On keeping up with the evidence
The lag time between scientific knowledge and its application in medical care is at least 15 to 20 years. If you have an X-ray where they inject a contrast agent, the tech will ask if you're allergic to shrimp, even though evidence in 1971 showed that reactions to that agent aren't related to shrimp allergy. It drives me up a wall, as an immunologist and someone who cares about information systems.
On consulting users
One technology innovator devised a brilliant means to test for a single tubercle bacillus. I came late to the table, and I asked them how they planned to get specimens for the assay. The strategy for obtaining a specimen had not even been considered. No one from the technology group had researched the clinical condition sufficiently to appreciate that patients must be very sick before the organism is plentiful in sputum. While the science was remarkable, the approach to the disease process was woefully under-informed. It is a lesson that crosses domains and scientific disciplines. All technologies should be vetted first by the individuals who will use them.
On useful EHRs
An EHR should provide decision support-if it doesn't, you've wasted time and money. We physicians aren't as good at our jobs as we should be because we're expected to keep everything in our heads. Imagine you're in sales, you have to interview a prospective customer in five minutes, you can't consult any other resource except the knowledge in your head, you have to do it 40 times a day, you have five minutes to document your meeting and you can never be wrong. That's how most primary care doctors work.

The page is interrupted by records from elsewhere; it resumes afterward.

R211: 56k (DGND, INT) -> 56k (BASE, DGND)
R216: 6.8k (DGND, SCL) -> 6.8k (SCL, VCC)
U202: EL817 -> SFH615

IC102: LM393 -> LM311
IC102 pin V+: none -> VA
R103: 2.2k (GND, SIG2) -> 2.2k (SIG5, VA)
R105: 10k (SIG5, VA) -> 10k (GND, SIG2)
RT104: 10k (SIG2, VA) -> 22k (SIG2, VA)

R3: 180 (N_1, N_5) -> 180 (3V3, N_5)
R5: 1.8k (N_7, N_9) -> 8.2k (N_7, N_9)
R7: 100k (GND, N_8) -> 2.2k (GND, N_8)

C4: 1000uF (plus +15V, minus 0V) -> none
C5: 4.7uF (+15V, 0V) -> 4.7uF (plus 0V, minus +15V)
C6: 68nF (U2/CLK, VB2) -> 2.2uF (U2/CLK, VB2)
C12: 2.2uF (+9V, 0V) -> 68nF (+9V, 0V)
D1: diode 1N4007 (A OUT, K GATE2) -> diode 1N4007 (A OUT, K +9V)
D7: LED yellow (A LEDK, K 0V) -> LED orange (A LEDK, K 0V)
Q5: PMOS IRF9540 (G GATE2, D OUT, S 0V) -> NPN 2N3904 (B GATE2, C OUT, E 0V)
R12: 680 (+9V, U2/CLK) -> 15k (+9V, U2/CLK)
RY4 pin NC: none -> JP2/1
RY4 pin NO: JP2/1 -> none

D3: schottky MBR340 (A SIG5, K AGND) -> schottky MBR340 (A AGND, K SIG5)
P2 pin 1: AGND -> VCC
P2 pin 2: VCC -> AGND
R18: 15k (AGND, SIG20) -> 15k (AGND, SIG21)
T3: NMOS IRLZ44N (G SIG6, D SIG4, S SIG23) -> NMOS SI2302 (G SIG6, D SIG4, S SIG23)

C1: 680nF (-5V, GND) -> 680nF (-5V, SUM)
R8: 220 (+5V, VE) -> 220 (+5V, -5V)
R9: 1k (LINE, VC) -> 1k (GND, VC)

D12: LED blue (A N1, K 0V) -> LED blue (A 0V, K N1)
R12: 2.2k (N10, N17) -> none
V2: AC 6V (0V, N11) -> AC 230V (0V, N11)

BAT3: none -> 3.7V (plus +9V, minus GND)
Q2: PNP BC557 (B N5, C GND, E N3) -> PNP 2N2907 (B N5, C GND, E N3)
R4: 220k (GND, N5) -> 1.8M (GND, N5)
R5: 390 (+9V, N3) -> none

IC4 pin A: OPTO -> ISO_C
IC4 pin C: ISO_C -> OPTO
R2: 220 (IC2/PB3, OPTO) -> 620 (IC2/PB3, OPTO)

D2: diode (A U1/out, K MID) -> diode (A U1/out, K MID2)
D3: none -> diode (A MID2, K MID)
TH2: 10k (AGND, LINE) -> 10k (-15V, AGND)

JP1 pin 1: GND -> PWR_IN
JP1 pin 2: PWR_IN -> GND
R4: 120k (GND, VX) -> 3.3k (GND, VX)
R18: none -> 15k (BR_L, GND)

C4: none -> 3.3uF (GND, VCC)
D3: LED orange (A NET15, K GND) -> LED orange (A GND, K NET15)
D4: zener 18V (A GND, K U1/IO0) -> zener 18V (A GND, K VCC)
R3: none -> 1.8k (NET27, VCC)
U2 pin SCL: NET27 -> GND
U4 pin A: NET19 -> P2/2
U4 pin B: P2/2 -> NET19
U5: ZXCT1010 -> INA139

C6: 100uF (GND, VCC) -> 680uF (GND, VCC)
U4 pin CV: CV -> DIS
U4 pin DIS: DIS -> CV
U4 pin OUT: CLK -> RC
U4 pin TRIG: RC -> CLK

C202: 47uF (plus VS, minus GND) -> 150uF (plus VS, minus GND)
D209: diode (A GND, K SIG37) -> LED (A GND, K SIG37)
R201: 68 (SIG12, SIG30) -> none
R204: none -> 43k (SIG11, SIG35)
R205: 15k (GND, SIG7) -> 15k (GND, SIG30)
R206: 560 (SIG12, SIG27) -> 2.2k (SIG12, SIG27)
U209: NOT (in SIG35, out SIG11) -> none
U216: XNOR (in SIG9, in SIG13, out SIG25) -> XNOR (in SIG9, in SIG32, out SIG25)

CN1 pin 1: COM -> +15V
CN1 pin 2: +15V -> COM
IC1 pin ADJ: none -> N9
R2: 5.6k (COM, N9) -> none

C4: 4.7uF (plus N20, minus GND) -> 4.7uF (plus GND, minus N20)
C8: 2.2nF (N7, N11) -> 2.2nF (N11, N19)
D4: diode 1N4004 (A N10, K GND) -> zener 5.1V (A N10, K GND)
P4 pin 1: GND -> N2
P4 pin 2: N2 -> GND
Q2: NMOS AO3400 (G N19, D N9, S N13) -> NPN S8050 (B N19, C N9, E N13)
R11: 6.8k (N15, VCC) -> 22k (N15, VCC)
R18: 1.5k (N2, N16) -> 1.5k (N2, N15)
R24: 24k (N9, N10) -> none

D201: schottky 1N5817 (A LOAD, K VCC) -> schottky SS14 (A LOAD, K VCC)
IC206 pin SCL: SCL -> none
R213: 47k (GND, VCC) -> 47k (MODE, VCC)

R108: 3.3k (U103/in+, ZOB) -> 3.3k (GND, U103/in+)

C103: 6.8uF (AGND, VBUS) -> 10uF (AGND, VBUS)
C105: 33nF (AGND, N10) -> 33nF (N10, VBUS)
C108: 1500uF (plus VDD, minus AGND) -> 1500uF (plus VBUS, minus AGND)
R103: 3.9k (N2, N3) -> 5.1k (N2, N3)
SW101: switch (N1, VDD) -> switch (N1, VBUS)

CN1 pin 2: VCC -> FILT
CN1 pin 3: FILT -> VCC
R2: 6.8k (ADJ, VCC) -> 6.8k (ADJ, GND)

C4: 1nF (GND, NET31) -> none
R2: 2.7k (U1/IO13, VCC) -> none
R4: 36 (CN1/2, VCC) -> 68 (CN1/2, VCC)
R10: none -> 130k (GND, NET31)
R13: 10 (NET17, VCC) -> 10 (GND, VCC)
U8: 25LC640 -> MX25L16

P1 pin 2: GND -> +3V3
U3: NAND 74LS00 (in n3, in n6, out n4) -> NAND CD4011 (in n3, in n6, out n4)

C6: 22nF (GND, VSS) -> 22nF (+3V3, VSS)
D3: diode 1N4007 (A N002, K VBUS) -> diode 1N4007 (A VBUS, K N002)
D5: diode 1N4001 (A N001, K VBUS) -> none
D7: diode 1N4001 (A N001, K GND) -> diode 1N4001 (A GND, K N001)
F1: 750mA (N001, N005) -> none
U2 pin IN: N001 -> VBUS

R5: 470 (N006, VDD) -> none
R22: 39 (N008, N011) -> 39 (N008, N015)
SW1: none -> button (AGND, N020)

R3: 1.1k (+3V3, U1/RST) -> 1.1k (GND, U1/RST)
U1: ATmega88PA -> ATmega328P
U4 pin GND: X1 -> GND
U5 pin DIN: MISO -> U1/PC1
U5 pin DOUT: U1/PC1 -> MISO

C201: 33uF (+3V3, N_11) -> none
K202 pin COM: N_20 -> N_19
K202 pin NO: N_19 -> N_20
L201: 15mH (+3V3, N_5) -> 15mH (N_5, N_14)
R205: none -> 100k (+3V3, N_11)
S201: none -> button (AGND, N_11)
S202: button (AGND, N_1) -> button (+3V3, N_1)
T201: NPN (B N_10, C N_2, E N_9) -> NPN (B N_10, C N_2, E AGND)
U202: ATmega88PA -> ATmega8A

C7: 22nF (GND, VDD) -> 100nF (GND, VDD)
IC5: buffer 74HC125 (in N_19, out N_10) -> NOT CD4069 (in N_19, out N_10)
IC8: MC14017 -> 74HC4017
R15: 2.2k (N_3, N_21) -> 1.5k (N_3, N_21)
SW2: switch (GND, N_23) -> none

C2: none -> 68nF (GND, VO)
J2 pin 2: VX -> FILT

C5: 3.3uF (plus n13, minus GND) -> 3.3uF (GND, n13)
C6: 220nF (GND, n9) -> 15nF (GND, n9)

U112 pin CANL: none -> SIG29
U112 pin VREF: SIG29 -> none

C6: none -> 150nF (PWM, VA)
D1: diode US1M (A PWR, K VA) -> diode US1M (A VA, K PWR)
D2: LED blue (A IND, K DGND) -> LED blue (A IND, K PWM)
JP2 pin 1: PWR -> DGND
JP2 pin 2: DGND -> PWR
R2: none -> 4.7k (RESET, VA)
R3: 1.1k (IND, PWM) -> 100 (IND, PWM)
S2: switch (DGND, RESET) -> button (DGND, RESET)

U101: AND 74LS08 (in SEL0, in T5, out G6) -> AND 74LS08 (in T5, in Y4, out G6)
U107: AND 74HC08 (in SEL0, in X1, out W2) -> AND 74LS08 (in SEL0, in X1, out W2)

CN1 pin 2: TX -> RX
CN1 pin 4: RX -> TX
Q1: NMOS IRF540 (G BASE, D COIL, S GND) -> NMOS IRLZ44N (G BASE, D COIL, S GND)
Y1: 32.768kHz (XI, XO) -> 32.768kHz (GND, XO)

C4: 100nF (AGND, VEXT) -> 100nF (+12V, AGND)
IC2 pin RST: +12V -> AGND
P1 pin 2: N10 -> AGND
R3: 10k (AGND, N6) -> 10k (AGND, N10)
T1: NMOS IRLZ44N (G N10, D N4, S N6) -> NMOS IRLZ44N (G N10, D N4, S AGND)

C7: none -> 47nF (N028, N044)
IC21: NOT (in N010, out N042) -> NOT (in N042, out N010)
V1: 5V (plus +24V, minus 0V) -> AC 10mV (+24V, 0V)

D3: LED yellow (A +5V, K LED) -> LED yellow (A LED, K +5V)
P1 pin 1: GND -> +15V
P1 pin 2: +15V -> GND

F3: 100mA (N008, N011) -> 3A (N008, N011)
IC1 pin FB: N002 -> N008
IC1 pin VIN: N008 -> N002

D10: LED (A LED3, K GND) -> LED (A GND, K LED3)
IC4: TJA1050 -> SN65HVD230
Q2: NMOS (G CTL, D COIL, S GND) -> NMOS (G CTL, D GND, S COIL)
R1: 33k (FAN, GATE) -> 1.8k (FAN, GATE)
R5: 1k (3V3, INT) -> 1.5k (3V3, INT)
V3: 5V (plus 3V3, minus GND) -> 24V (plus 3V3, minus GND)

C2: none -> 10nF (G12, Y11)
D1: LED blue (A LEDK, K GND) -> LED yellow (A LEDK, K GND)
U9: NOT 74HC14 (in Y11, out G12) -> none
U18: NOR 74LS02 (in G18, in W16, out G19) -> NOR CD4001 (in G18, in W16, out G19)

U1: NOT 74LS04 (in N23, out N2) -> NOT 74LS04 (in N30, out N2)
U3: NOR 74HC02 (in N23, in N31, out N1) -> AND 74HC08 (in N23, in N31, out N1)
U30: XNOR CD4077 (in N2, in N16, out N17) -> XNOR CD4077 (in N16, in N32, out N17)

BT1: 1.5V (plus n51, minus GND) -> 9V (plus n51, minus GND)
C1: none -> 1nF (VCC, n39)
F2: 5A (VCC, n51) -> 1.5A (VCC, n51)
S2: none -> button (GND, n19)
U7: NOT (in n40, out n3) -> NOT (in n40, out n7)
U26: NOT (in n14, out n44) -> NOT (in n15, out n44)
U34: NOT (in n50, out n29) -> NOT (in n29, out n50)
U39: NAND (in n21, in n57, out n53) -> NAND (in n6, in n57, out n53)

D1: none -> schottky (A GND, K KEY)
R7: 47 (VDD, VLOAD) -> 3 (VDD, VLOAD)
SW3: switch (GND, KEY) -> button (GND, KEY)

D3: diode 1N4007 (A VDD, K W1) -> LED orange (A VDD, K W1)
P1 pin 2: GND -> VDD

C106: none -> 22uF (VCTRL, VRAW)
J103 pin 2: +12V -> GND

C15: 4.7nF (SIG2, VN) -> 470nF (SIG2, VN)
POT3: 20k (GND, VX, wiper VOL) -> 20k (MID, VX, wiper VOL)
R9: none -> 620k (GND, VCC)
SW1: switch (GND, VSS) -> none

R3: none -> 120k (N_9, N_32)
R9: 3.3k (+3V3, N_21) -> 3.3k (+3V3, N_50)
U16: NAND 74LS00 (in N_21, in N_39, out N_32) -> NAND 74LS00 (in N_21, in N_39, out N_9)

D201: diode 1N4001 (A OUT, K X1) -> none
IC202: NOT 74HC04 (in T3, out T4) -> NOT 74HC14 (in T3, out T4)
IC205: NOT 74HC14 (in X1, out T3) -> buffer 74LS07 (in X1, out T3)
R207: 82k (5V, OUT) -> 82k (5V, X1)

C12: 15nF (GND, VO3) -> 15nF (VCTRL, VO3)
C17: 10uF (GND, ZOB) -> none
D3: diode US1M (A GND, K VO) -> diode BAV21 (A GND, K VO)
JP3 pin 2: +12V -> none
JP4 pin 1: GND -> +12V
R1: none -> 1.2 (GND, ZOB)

On degrees of interoperability
One promise HL7 made, to spur adoption, was that you can customize the output of the system to your own business needs by adding a suffix to the code. That means no one outside your system can use your data. One year, two hospitals in Manhattan won "most wired" awards, and the most efficient way to get data from one to the other was to print it out and put it in a taxi.
Charles Jaffe, M.D.
CEO, Health Level 7 International
* B.A. in Chemistry (Phi Beta Kappa) from Johns Hopkins University, Baltimore; M.D. and Ph.D. from Duke University, Raleigh, N.C.
* A senior global strategist for Intel, which pays his HL7 salary as part of its support for the organization.
* As a physician, has been the principal investigator for more than 200 clinical trials.